Keep every line of the data below that has the string "пострадавшим" and present those lines.

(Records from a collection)
____________
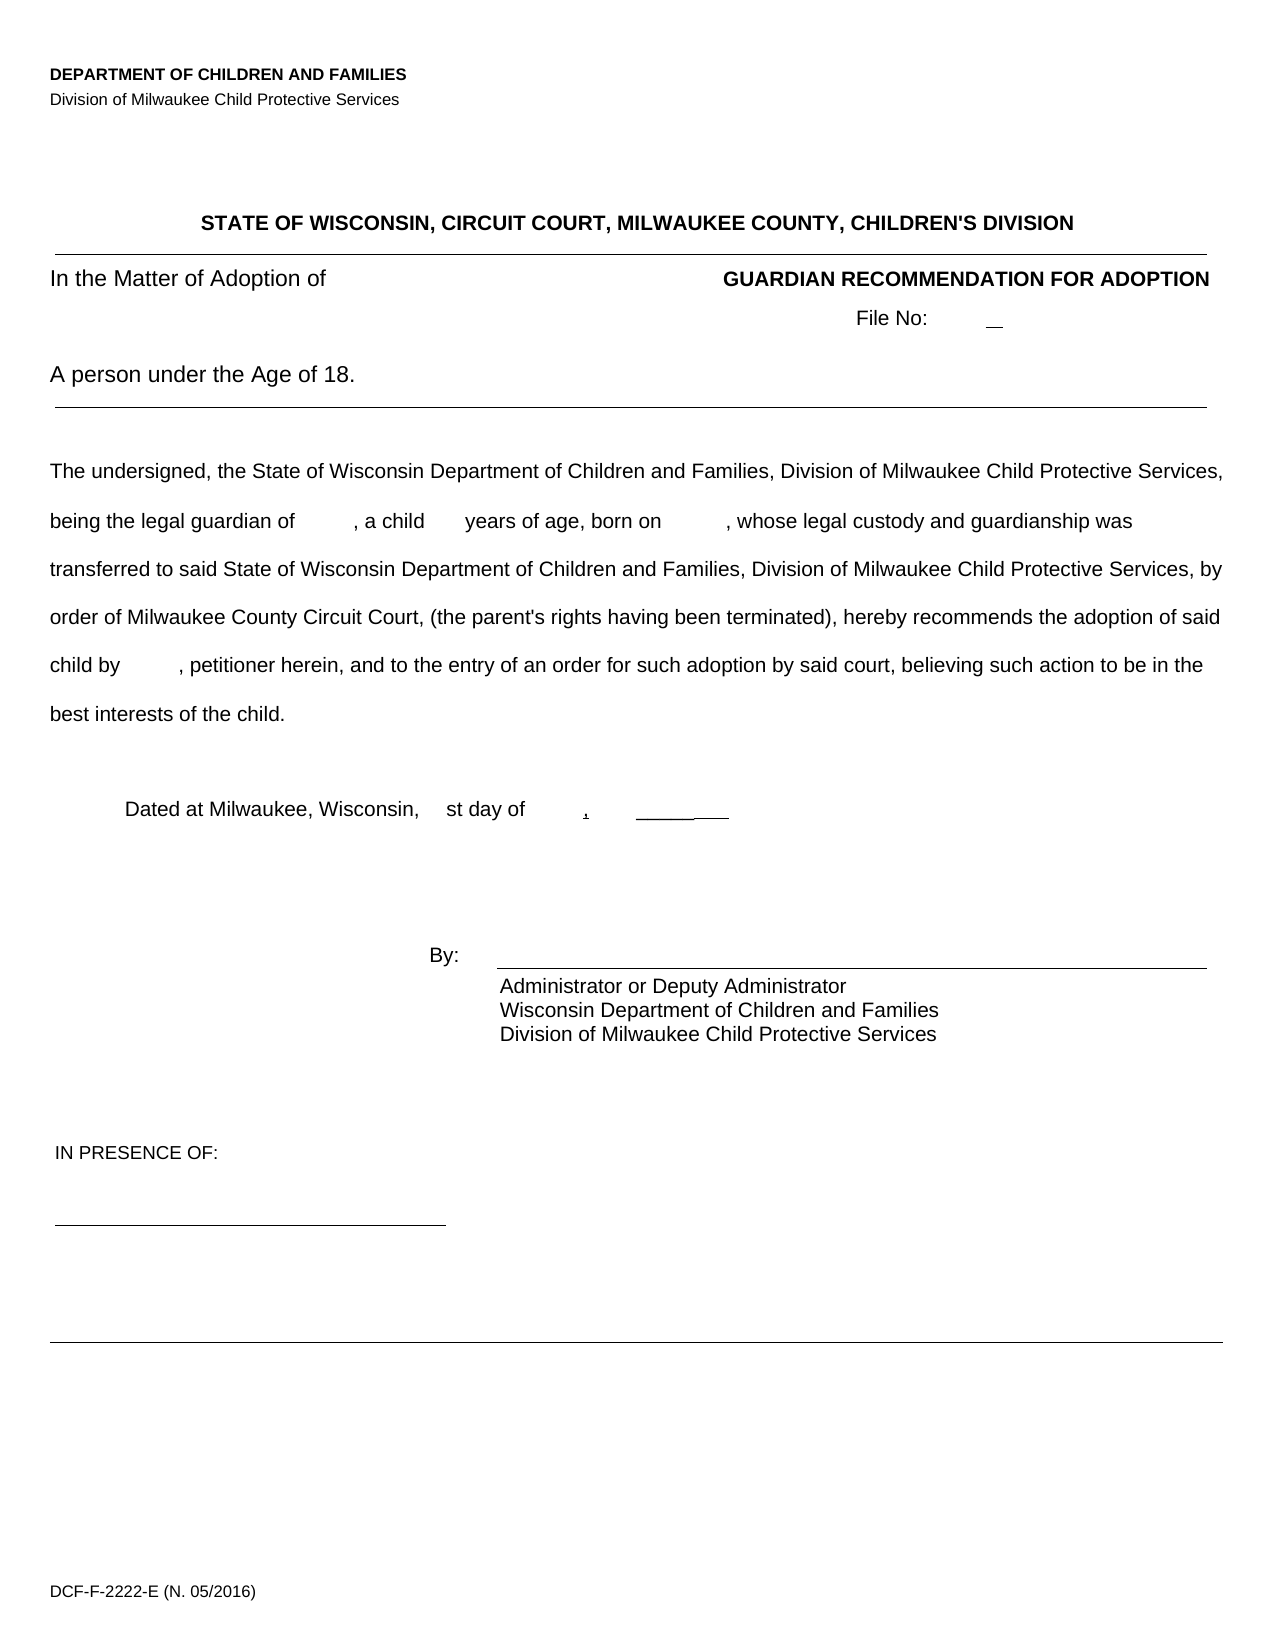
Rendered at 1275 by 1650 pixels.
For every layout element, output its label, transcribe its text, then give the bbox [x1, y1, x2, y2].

text By: [49, 941, 1226, 968]
text A person under the Age of 18. [49, 361, 1226, 387]
text The undersigned, the State of Wisconsin Department of Children and Families, Division of Milwaukee Child Protective Services, being the legal guardian of , a child years of age, born on , whose legal custody and guardianship was transferred to said State of Wisconsin Department of Children and Families, Division of Milwaukee Child Protective Services, by order of Milwaukee County Circuit Court, (the parent's rights having been terminated), hereby recommends the adoption of said child by , herein, and to the entry of an order for such adoption by said court, believing such action to be in the best interests of the child. [49, 459, 1226, 725]
text Dated at Milwaukee, Wisconsin, day of , _____ [49, 797, 1226, 821]
text STATE OF WISCONSIN, CIRCUIT COURT, MILWAUKEE COUNTY, CHILDREN'S DIVISION [49, 210, 1226, 235]
text Administrator or Deputy Administrator [49, 974, 1226, 998]
text In the Matter of Adoption of GUARDIAN RECOMMENDATION FOR ADOPTION [49, 265, 1226, 292]
text Division of Milwaukee Child Protective Services [49, 1022, 1226, 1046]
text File No: [49, 304, 1226, 330]
text DEPARTMENT OF CHILDREN AND FAMILIES [49, 60, 1226, 85]
text Wisconsin Department of Children and Families [49, 998, 1226, 1022]
text Division of Milwaukee Child Protective Services [49, 85, 1226, 110]
text IN PRESENCE OF: [49, 1142, 1226, 1163]
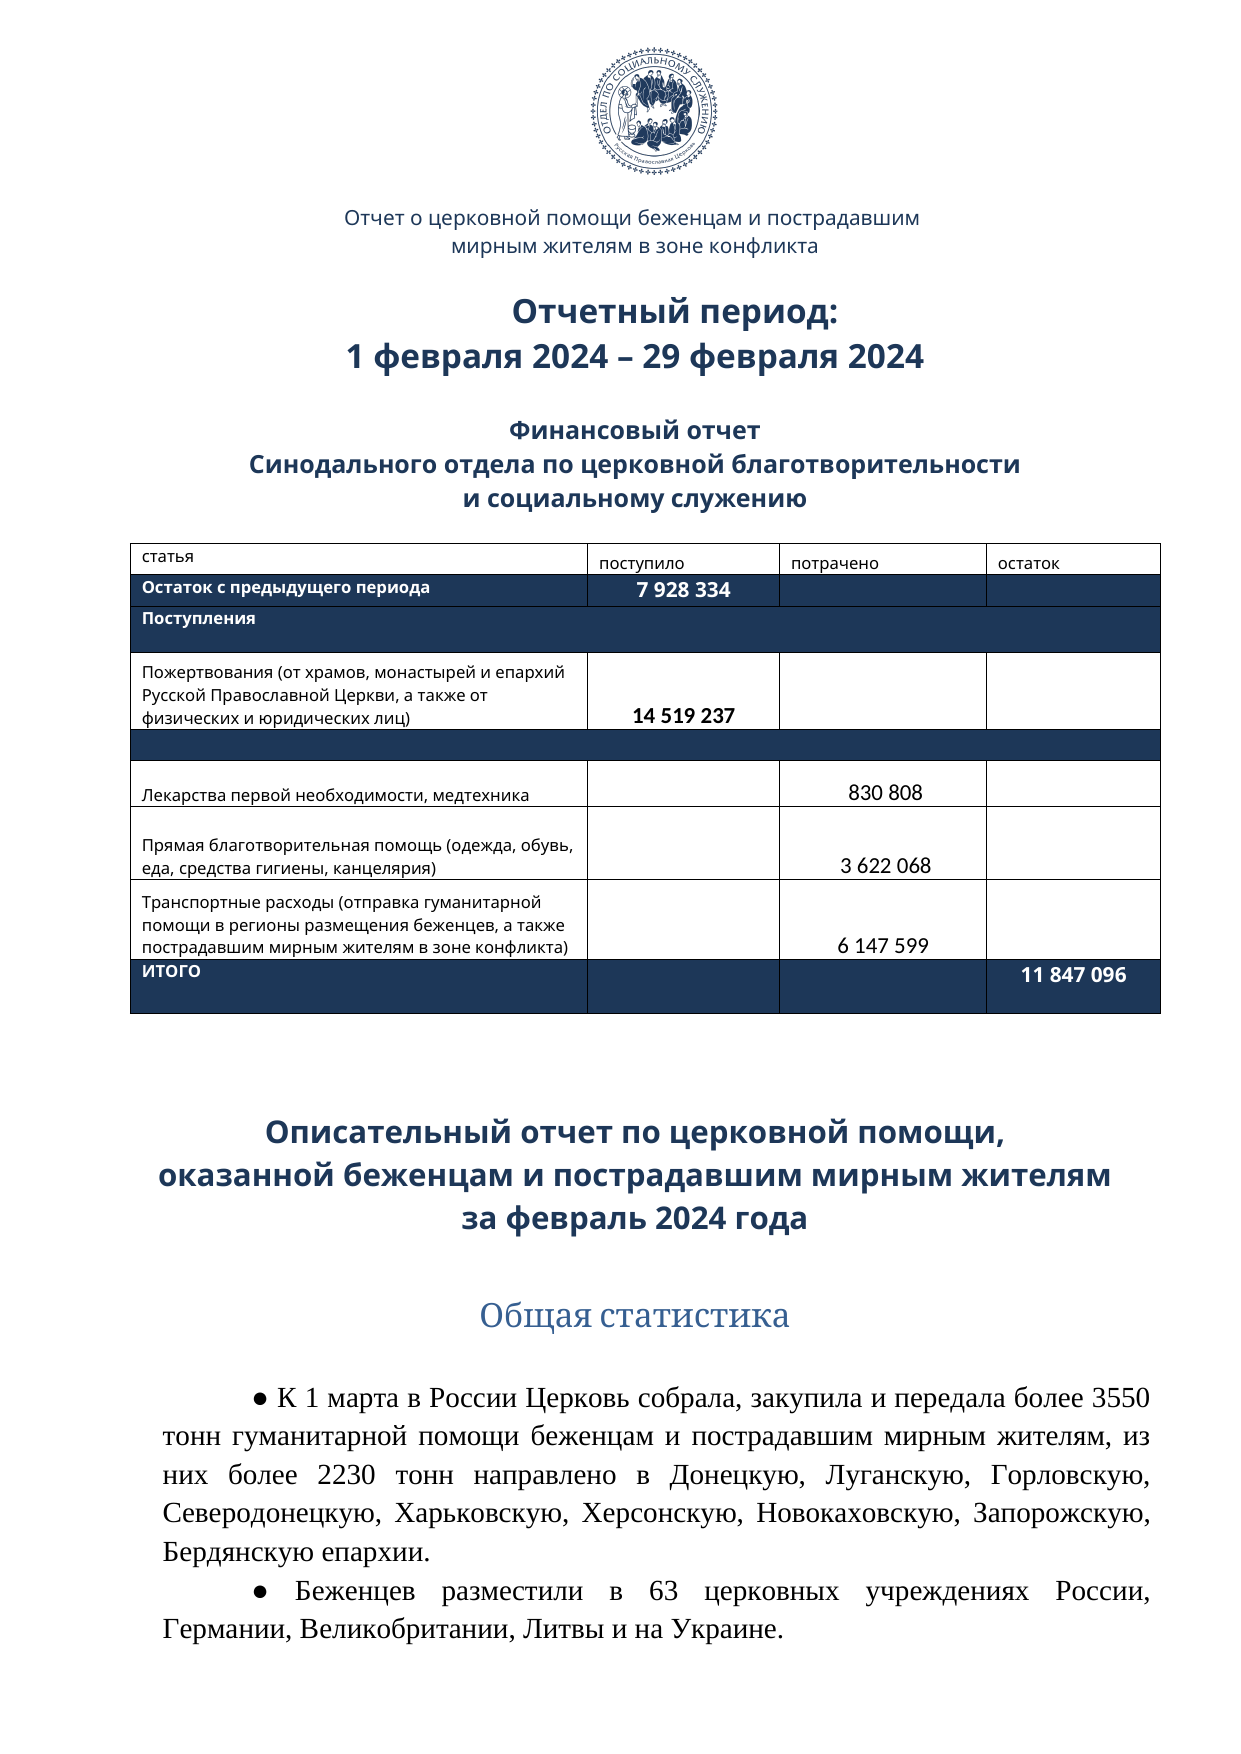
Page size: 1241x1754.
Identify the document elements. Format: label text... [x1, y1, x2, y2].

table_cell [588, 880, 779, 959]
table_header поступило [588, 544, 779, 574]
table_cell Пожертвования (от храмов, монастырей и епархий Русской Православной Церкви, а также от физических и юридических лиц) [131, 653, 587, 729]
text Общая статистика [118, 1297, 1152, 1336]
table_header потрачено [780, 544, 986, 574]
picture [590, 47, 718, 175]
table_cell Поступления [131, 607, 1160, 652]
text и социальному служению [118, 481, 1152, 515]
table_cell Прямая благотворительная помощь (одежда, обувь, еда, средства гигиены, канцелярия) [131, 807, 587, 879]
text оказанной беженцам и пострадавшим мирным жителям [118, 1153, 1152, 1196]
table_cell [131, 730, 1160, 760]
table_cell [780, 653, 986, 729]
table_cell Лекарства первой необходимости, медтехника [131, 761, 587, 806]
text Синодального отдела по церковной благотворительности [118, 447, 1152, 481]
table_cell [588, 960, 779, 1013]
table_cell 830 808 [780, 761, 986, 806]
table_cell 7 928 334 [588, 575, 779, 606]
table_cell 11 847 096 [987, 960, 1160, 1013]
text за февраль 2024 года [118, 1196, 1152, 1238]
text Отчетный период: 1 февраля 2024 – 29 февраля 2024 [118, 288, 1152, 378]
table_cell [987, 653, 1160, 729]
table_cell Транспортные расходы (отправка гуманитарной помощи в регионы размещения беженцев, а также пострадавшим мирным жителям в зоне конфликта) [131, 880, 587, 959]
table_cell 3 622 068 [780, 807, 986, 879]
table_cell 6 147 599 [780, 880, 986, 959]
table_cell [780, 960, 986, 1013]
table_cell [588, 761, 779, 806]
table_cell ИТОГО [131, 960, 587, 1013]
table_cell [588, 807, 779, 879]
table_cell [987, 880, 1160, 959]
table_cell [780, 575, 986, 606]
table_cell Остаток с предыдущего периода [131, 575, 587, 606]
table_cell 14 519 237 [588, 653, 779, 729]
text Описательный отчет по церковной помощи, [118, 1111, 1152, 1153]
table_cell [987, 807, 1160, 879]
table_cell [987, 575, 1160, 606]
table_header статья [131, 544, 587, 574]
table_header остаток [987, 544, 1160, 574]
table_cell [987, 761, 1160, 806]
text ● Беженцев разместили в 63 церковных учреждениях России, Германии, Великобритании, Литвы и на Украине. [162, 1573, 1152, 1645]
text Финансовый отчет [118, 412, 1152, 447]
text ● К 1 марта в России Церковь собрала, закупила и передала более 3550 тонн гуманитарной помощи беженцам и пострадавшим мирным жителям, из них более 2230 тонн направлено в Донецкую, Луганскую, Горловскую, Северодонецкую, Харьковскую, Херсонскую, Новокаховскую, Запорожскую, Бердянскую епархии. [162, 1380, 1152, 1568]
____________
• Response:
text оказанной беженцам и пострадавшим мирным жителям [118, 1153, 1152, 1196]
table_cell Транспортные расходы (отправка гуманитарной помощи в регионы размещения беженцев, а также пострадавшим мирным жителям в зоне конфликта) [131, 880, 587, 959]
text ● К 1 марта в России Церковь собрала, закупила и передала более 3550 тонн гуманитарной помощи беженцам и пострадавшим мирным жителям, из них более 2230 тонн направлено в Донецкую, Луганскую, Горловскую, Северодонецкую, Харьковскую, Херсонскую, Новокаховскую, Запорожскую, Бердянскую епархии. [162, 1380, 1152, 1568]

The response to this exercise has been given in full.